Re: How to get the Id List of items which belong to a cluster.

Posted by Kidong Lee <my...@gmail.com>.

Thank you for your reply, Robin.

I actually got the sequence file in the clusteredPoints directory like this:

Input Path:
/user/root/item-contents-sample/cluster/out/clusteredPoints/part-m-00000
Key class: class org.apache.hadoop.io.IntWritable Value Class: class
org.apache.mahout.clustering.WeightedVectorWritable
Key: 45: Value: 1.0: [120:3.211]
Key: 35: Value: 1.0: [93:5.394, 120:3.211]
Key: 45: Value: 1.0: [120:3.211]
Key: 35: Value: 1.0: [93:5.394, 120:3.211]
...

Key is the cluster id, and I think, Value is not the mapping of item id, but
the mapping of the token value in the dictionary file and if-idf weight
calculated in vectorization.

Since I could not find a simple API in mahout to get the item ids in a
cluster, I did some works for that as follows:

First, I wrote a hadoop M/R job to parse the vector sequence file and
produce the csv file(item-id, dic-token-value:tf-idf-weight).
Second, I also wrote a hadoop M/R job to parse the clustered points sequence
file and produce the csv file(cluster-id, dic-token-value:tf-idf-weight).
And in the next step, using PIG, the vector csv file and cluster csv file
could be joined by dic-token-value:tf-idf-weight and grouped by cluster-id
and item-id, and finally I got the pairs of cluster-id and item-id in the
output.

- Kidong.

2011/2/16 Robin Anil <ro...@gmail.com>

> clustering code has a paramater that enables or disables whether the
> cluster-point assignments need to be generated. If set, it will create a
> folder called clusteredPoints in the output directory having a sequence
> file
> with mappings
>
> Robin
>
> On Tue, Feb 15, 2011 at 6:02 AM, Kidong Lee <my...@gmail.com> wrote:
>
> > Hi,
> >
> > My situation is almost like '12.1 Finding similar users on Twitter' in
> > Mahout in action book.
> >
> > In my document, there are lists of item id and its contents seperated by
> > delimiter comma, for example like this CSV file(itemId, itemContents):
> > 1223, sports
> > 1344, football nike
> > ...
> >
> > First I did convert this csv file to sequence file, and vectorized the
> > sequence file with SparseVectorsFromSequenceFiles.
> > With kmeans clustering, I got the clusters. Until this, all the things
> > fine.

__Entries supplied__:

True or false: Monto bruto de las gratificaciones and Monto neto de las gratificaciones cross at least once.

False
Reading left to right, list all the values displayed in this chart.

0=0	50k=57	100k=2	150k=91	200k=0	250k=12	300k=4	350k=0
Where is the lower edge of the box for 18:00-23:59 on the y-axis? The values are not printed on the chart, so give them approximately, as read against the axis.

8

__Questions on the material__:
[1] Change "chart" to "graph" in the rows above, keeping everything else in them the same.
[2] Take the mailing-list thread about getting the item ids in a Mahout cluster further, starting right after its last sentence.

__Your responses__:
[1]
True or false: Monto bruto de las gratificaciones and Monto neto de las gratificaciones cross at least once.

False
Reading left to right, list all the values displayed in this graph.

0=0	50k=57	100k=2	150k=91	200k=0	250k=12	300k=4	350k=0
Where is the lower edge of the box for 18:00-23:59 on the y-axis? The values are not printed on the graph, so give them approximately, as read against the axis.

8

[2]
> >
> > I wanted to get the list of items which belong to a cluster, but I have
> no
> > idea how.
> > I have printed the entries using cluster-dumper, but there is no info
> about
> > the item id.
> >
> > Any idea how to get the list of item id which belong to a cluster?
> >
> > - Kidong.
> >
>

Re: How to get the Id List of items which belong to a cluster.

Posted by Robin Anil <ro...@gmail.com>.

clustering code has a paramater that enables or disables whether the
cluster-point assignments need to be generated. If set, it will create a
folder called clusteredPoints in the output directory having a sequence file
with mappings

Robin

On Tue, Feb 15, 2011 at 6:02 AM, Kidong Lee <my...@gmail.com> wrote:

> Hi,
>
> My situation is almost like '12.1 Finding similar users on Twitter' in
> Mahout in action book.
>
> In my document, there are lists of item id and its contents seperated by
> delimiter comma, for example like this CSV file(itemId, itemContents):
> 1223, sports
> 1344, football nike
> ...
>
> First I did convert this csv file to sequence file, and vectorized the
> sequence file with SparseVectorsFromSequenceFiles.
> With kmeans clustering, I got the clusters. Until this, all the things
> fine.
>
> I wanted to get the list of items which belong to a cluster, but I have no
> idea how.
> I have printed the entries using cluster-dumper, but there is no info about
> the item id.
>
> Any idea how to get the list of item id which belong to a cluster?
>
> - Kidong.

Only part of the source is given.